Alizarin has been used as a staining agent for centuries. Originally alizarin vegetable dye was prepared from the madder plant Rubia tinctorum, but now a synthetic preparation is used that is chemically identical. Madder has been regarded as a mild diuretic.
The Ministry of Health of Russian Federation has approved alizarin as an antiviral preparation for acute and relapsing forms of herpes simplex infection of extragential and genital areas, herpetiform Kaposi's eczema, viral diseases of the oral cavity, herpes zoster and chicken pox in both children and adults.
Currently, there are no well-established therapeutic uses of alizarin. Precautions should be taken while handling this dye due to the lack of safety data.

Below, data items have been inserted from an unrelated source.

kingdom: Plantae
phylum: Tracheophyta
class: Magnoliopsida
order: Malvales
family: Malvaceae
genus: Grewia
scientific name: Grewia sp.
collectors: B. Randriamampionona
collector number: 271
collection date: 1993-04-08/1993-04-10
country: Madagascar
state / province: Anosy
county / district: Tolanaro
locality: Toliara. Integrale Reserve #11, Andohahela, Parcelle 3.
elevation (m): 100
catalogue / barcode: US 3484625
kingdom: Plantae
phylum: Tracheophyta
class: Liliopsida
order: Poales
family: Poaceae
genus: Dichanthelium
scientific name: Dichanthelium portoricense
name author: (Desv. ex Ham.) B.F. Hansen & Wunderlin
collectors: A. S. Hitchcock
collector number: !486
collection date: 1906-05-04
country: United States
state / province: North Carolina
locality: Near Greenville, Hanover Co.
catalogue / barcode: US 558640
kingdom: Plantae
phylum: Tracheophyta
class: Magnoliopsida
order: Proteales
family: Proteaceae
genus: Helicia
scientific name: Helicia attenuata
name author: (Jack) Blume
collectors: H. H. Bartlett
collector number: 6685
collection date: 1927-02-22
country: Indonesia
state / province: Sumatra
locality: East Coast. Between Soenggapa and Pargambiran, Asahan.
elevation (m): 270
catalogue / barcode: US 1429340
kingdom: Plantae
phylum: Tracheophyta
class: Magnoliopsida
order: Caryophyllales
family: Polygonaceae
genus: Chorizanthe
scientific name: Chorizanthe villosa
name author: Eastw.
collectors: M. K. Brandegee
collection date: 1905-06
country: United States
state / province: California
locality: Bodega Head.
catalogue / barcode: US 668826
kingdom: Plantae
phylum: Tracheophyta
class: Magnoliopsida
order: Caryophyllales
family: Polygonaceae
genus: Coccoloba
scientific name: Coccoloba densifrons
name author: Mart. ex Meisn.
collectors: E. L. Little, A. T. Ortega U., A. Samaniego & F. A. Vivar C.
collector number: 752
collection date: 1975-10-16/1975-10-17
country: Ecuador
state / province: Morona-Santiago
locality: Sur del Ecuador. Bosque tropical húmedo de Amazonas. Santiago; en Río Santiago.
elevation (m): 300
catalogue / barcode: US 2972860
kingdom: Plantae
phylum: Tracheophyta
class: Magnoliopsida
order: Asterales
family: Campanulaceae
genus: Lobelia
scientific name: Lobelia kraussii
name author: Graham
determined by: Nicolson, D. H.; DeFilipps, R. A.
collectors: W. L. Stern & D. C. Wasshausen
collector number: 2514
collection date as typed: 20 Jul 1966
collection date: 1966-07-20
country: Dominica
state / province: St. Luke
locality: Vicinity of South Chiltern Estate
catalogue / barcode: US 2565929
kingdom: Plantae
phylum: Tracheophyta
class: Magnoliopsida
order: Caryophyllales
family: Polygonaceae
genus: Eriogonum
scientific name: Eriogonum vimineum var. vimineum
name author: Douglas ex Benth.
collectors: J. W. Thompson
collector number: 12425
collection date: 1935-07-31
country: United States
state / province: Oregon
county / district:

Alizarin Fluorine Blue, alizarin red, alizarin red S (ARS), alizarin S, alizarin sulfonic acid, alizarin yellow GG, alizarine, anthraquine, dyer's madder, faberrote, garance, Krapp, madder, madder plant, robbia, rubia, Rubia tintorum, Rubia tinctorum L., Rubia tinctorum radix.
These uses have been tested in humans or animals. Safety and effectiveness have not always been proven. Some of these conditions are potentially serious, and should be evaluated by a qualified healthcare provider.
The limited available evidence suggests that alizarin may improve various herpes infections. Additional study is needed before a firm conclusion may be made.